Public memorial to be held for 3 Black men lynched by white Lawrence mob in 1882

photo by: Watkins Museum of History

The old bridge across the Kansas River near downtown Lawrence is pictured in 1866. The bridge was used to lynch three black men in 1882.

A public memorial will take place Thursday for the three Black men who were lynched by a white mob on June 10 nearly 140 years ago.

The memorial will be at 7 p.m. Thursday in the area of the potter’s field at Oak Hill Cemetery where the three men were buried, which is in the northeast part of the cemetery. KT Walsh, who is helping to organize the community event, said in a message to the newspaper that the memorial would include prayer and reflection and that everyone is welcome to attend.

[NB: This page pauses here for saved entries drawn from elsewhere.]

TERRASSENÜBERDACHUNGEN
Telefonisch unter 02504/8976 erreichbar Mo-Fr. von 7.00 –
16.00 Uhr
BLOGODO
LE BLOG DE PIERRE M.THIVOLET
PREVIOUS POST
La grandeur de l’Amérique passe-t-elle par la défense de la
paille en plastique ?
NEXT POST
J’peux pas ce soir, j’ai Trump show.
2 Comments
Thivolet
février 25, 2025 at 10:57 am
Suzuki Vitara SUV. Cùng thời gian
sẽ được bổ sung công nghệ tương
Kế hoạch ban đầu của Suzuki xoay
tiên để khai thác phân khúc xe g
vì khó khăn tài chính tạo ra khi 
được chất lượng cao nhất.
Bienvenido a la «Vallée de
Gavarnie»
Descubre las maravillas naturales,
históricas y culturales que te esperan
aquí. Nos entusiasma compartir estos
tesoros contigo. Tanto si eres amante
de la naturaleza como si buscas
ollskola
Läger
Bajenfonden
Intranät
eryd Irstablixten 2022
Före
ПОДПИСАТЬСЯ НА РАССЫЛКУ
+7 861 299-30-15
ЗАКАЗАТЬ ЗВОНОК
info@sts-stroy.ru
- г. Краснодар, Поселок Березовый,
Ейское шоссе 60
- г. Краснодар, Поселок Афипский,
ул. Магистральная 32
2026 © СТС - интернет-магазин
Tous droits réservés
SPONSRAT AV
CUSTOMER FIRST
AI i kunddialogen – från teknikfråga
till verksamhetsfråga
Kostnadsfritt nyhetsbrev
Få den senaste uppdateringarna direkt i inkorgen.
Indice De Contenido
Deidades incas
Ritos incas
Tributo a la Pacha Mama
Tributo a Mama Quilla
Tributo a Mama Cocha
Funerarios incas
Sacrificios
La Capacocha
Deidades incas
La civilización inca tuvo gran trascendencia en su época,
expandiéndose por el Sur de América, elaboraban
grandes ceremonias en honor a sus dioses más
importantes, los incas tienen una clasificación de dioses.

The community memorial service will be 139 years to the day after the mob broke into the jail and lynched the three men, Pete Vinegar, Isaac King and George Robertson. Apart from Thursday’s event, the Lawrence chapter of the NAACP has been working since 2019 with the Equal Justice Initiative, which created a national lynching memorial in Montgomery, Ala., to erect a historical marker at the site of the lynching, as the Journal-World has reported.

As part of its reporting on the NAACP project, the Journal-World previously reviewed newspaper archives, letters from the time and other historical documents related to the lynching. According to those archives, in the summer of 1882, the body of David Bausman, who was white, was pulled from the Kansas River. Vinegar, King and Robertson were arrested in connection with the murder, as was Vinegar’s teenage daughter Margaret “Sis” Vinegar. Pete Vinegar was never charged with a crime. Before a trial could take place, Vinegar, King and Robertson were lynched from a bridge over the Kansas River by a mob of men who broke into the jail in the middle of the night using sledgehammers and chisels.

According to accounts from the time, Bausman, who was in his mid-40s, had been having sex with Margaret, who was only about 14 — statutory rape under current Kansas law — when King and Robertson came upon the scene and allegedly killed him. Pete Vinegar was not present. Margaret was accused of conspiring with the other two men to rob Bausman, though her attorney argued there was no evidence whatsoever for that accusation. Though Margaret was not hanged, she was convicted of murder and later died from tuberculosis in prison.